It didn't reenter and somehow fail to burn up. It was captured from orbit and brought back by the space shuttle.
Still a very interesting analysis.
That's one capability that was lost with the space shuttle. There's nothing remaining nor planned that can bring something that size back from LEO.
I feel like materials science could learn a lot more about radiation embrittlement and high energy micro impacts.
The space shuttle is often regarded as a huge mistake and in many ways (reusability especially, it was more like rebuildability :) ) it was, but it was still hell of a machine.
> That's one capability that was lost with the space shuttle. There's nothing remaining nor planned that can bring something that size back from LEO.
Surely the X-37 could be used to bring a satellite down, even if it's not an acknowledged capability?
The X-37 is tiny, it’s only 5 tonnes itself. But one of the uses is probably to bring back smaller satellites to determine how long term exposure in space has affected them.
only a very tiny one at most
I feel like materials science could learn a lot more about radiation embrittlement and high energy micro impacts.
They do those experiments on the ISS: https://www.nasa.gov/materials-international-space-station-e...
Starship might be capable, once it gets the "chomper" cargo bay.
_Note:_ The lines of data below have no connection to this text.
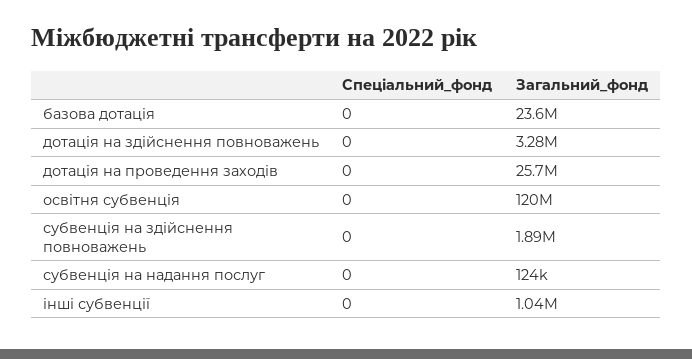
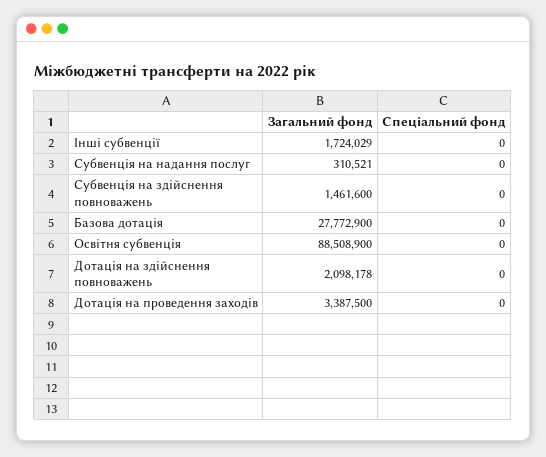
  {
    "Спеціальний_фонд": {
      "базова дотація": 0,
      "дотація на здійснення повноважень": 0,
      "дотація на проведення заходів": 0,
      "освітня субвенція": 0,
      "субвенція на здійснення повноважень": 0,
      "субвенція на надання послуг": 0,
      "інші субвенції": 0
    },
    "Загальний_фонд": {
-     "базова дотація": 23600000,
+     "базова дотація": 27772900,
-     "дотація на здійснення повноважень": 3280000,
+     "дотація на здійснення повноважень": 2098178,
-     "дотація на проведення заходів": 25700000,
+     "дотація на проведення заходів": 3387500,
-     "освітня субвенція": 120000000,
+     "освітня субвенція": 88508900,
-     "субвенція на здійснення повноважень": 1890000,
+     "субвенція на здійснення повноважень": 1461600,
-     "субвенція на надання послуг": 124000,
+     "субвенція на надання послуг": 310521,
-     "інші субвенції": 1040000
+     "інші субвенції": 1724029
    }
  }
Would require custom hardware though.
Yeah the cool thing about the shuttle is that it also was a mini space station. Astronauts could actually live in it for a while. Which came in handy building the ISS I'm sure. Robotics weren't what they are now so it was a lot of hand work.
Even the article's author seems confused:
> one of the very few satellites to have returned from its mission in space intact
This makes it sounds like it was due to great luck rather than human decision. It's in fact one of the very few satellites that it was decided to have retrieved (intact) from space (at significant expense) rather than letting it deorbit and burn up on re-entry.